### Dataset records
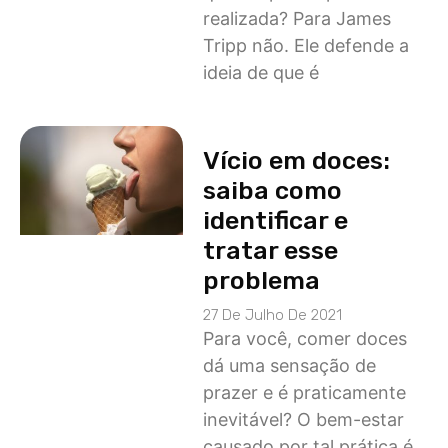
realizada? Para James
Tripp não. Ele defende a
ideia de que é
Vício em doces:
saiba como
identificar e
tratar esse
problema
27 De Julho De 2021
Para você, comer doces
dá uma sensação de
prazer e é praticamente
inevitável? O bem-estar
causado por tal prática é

==

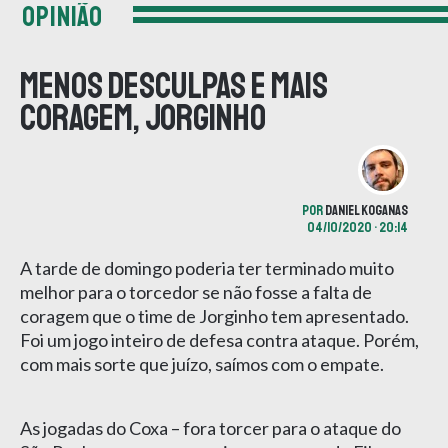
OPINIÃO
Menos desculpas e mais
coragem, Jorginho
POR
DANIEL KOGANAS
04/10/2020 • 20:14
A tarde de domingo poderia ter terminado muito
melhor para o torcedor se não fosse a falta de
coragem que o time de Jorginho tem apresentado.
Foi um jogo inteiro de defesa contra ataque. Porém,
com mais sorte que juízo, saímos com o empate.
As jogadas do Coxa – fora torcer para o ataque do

### Task details
Show every line of the material above that contains the string "coragem", with case counting.

### Solution for this exercise
coragem, Jorginho
coragem que o time de Jorginho tem apresentado.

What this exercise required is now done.